Are the Labour Party finally, finally catching up with political reality? There was no real insight in his speech but it does seem to be part of an effort to swing the Labour Party behind an approach to the EU that is based on an acceptance that we will not be rejoining the EU, or indeed the single market, any time soon and that the way to proceed is to build on the (very basic and unsatisfactory) relationship set out in the TCA negotiated by Boris Johnson. The TCA and mode of exit from the EU are of course both partly products of the dysfunctional approach adopted by Lammy and his allies between 2016 and 2019 but that’s now water under the bridge. The TCA does at least incorporate reviews (the next in 2026) and the option, if not expectation, that it will be added to. Improvements are certainly possible and to be welcomed. Labour has said in the past that it accepts that we have left the EU, could it be that they are finally beginning to digest the fact? Well, one swallow doesn’t make a summer, and there are likely thousands of Labour activists up and down the country feeling rather ill, but I’m a glass half full sort of guy.
The infantile behaviour and bad faith of our politicians on both sides between 2016 and 2019 means we lost years in leaving the EU and ended with a threadbare trade deal. You play stupid games you win stupid prizes.

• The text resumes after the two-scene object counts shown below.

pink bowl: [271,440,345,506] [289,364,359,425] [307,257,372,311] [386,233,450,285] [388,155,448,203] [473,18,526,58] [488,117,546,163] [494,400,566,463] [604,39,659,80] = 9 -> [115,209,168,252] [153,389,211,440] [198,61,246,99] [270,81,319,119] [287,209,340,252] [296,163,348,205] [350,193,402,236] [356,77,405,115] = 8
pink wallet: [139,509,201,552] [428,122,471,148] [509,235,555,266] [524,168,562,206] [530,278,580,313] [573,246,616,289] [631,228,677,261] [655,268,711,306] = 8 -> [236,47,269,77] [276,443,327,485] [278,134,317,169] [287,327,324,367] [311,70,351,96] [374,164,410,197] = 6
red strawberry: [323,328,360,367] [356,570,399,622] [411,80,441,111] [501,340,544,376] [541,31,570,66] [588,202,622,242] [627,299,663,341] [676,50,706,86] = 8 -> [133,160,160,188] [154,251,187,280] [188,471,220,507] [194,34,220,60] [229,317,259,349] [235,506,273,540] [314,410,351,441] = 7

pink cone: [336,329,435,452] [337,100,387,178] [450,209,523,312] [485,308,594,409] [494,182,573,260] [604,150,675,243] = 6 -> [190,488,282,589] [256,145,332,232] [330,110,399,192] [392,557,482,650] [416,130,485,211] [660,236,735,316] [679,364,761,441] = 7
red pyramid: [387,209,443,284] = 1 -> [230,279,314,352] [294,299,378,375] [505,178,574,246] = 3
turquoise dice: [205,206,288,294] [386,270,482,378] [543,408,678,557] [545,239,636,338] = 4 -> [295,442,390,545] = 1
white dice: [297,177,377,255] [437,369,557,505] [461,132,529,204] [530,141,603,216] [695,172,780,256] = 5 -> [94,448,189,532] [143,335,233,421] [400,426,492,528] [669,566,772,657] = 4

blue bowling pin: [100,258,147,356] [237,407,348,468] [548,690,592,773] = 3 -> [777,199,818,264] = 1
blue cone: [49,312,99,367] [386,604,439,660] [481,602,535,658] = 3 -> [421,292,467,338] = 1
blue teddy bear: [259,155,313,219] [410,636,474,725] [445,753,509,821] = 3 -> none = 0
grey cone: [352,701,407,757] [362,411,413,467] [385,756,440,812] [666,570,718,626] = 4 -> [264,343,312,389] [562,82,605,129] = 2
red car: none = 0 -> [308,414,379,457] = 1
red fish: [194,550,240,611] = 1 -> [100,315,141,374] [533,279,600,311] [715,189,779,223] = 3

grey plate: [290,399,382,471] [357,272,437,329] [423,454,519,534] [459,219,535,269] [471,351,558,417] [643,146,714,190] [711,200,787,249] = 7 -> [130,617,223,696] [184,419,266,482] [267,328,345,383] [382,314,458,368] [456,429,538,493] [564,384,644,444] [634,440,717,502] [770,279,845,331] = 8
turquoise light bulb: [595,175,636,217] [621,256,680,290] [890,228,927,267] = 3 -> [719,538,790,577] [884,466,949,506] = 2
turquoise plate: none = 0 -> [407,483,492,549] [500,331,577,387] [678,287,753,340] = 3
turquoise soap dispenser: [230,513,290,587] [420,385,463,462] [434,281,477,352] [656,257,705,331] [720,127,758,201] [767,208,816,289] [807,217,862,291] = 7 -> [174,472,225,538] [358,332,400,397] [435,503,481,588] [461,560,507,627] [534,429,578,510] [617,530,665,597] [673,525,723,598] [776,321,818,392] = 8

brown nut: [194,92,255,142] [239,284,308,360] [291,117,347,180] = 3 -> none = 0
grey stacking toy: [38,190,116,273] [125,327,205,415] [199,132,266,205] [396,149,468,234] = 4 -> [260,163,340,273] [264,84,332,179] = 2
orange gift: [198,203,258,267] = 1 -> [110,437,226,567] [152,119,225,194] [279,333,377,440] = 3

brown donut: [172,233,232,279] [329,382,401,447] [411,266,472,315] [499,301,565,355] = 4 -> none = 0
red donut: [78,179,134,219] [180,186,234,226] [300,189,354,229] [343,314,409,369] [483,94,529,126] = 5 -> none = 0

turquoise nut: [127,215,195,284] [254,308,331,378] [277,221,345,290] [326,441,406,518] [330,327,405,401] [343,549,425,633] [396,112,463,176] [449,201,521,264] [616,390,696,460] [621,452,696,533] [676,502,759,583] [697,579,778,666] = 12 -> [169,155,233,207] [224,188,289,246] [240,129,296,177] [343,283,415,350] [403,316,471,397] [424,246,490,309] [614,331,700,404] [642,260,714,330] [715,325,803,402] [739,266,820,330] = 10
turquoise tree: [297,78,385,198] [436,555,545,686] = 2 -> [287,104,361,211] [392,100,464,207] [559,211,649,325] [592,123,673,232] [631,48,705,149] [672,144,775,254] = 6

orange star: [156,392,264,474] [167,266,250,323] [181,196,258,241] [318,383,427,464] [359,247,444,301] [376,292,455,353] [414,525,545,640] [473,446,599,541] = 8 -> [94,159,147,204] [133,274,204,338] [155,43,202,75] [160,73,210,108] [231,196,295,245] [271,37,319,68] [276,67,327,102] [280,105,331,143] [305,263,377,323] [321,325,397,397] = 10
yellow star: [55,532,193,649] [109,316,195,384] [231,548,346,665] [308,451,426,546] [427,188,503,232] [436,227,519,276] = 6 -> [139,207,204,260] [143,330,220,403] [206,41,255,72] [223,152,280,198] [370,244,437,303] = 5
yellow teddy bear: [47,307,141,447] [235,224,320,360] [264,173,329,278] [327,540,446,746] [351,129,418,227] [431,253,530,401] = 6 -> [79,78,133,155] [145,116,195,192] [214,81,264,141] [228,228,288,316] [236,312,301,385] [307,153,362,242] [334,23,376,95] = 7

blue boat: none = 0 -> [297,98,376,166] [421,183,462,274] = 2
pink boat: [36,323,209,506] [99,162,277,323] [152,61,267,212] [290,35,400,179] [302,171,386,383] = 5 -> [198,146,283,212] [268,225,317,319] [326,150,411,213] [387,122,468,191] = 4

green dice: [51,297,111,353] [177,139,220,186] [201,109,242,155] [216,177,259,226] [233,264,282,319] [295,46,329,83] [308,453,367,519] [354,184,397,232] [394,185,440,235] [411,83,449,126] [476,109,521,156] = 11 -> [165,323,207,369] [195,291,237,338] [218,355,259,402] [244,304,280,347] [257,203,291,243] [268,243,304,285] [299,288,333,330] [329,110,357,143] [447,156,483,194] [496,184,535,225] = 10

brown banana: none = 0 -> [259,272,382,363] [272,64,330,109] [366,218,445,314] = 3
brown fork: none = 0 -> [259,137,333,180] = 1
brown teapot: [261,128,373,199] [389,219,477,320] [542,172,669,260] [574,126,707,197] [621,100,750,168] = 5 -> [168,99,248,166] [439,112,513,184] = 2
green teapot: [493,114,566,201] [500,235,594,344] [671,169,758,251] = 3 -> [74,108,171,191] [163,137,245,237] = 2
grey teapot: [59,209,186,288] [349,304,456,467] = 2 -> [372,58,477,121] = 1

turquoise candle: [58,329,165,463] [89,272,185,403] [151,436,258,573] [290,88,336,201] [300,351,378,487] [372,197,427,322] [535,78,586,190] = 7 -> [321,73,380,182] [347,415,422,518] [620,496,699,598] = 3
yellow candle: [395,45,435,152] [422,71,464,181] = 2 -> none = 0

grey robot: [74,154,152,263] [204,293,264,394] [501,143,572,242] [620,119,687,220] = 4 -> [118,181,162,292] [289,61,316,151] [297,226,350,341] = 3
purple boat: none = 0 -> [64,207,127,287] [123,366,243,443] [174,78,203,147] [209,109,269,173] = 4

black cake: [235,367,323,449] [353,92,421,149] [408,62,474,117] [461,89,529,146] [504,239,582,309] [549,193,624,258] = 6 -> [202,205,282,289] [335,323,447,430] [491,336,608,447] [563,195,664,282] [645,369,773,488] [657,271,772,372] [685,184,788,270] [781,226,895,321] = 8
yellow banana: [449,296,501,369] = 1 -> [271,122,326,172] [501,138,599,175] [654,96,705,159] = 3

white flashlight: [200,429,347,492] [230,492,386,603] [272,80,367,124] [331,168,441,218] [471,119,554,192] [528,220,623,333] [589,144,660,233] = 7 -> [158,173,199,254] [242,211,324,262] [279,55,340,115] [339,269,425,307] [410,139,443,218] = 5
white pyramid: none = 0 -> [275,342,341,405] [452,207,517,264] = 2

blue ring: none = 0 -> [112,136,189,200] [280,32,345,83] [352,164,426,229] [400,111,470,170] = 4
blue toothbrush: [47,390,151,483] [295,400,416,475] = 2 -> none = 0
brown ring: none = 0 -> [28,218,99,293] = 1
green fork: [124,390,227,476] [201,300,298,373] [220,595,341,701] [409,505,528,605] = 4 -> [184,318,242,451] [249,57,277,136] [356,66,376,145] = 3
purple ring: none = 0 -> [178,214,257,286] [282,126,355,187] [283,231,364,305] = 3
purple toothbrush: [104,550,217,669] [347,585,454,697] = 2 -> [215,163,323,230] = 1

Our politics needs to move on: the idea that EU membership is an inevitable end for the UK was always an illusion. In his political game playing and complete inability to imagine anything else we saw Lammy for the dull sloganeer he is, but that’s Westminster party politics. I doubt our current crop of politicians and civil servants are really capable of negotiating at a high level with the EU, but we will get better at this as time goes on and friction recedes. David Lammy might even be involved after 2024 in these negotiations, who knows: he’d hate it of course but he’s not paid to like it.
Nothing really speaks to the total imaginative collapse of much of our establishment than the idea that we can somehow wipe out the last six years and simply rejoin the EU. It may be a comforting fantasy and when combined with a few flags on Twitter it’s a handy slogan. Any process to rejoin would mean negotiations over a number of years with an EU that is itself in a state of flux even should an electoral mandate be granted here to start talking and the Labour Party will not go into the general election in 2024 with the manifesto commitment necessary. If the realistic prospect of EU membership does indeed return to UK politics it will be as a different country joining a different EU in a different world in a different decade. Whether EU membership will retain its potency in the UK as a cultural signifier in a decade or more is an open question. Whether the EU will want to enter negotiations with a future UK government is open to doubt; any negotiations would span two or more UK Parliaments and EU Commissions and require a referendum at the end and in the meantime history has returned with a bit of a vengeance. Both the UK and the EU might have much bigger fish to fry and be looking in different directions in all sorts of ways anyway. There are going to be lots of twists and turns between now and then. Rejoiners in the UK have a childish view of the EU, their fellow citizens and politics; they’re not going to give up but the price they pay for that is that they will also make little difference. The future lies in a new relationship that is cooperative but with the UK not a member of the EU or of the single market. It’s long past time for our politicians to start thinking about what that might look like and just perhaps David Lammy’s speech provides a glimmer of hope.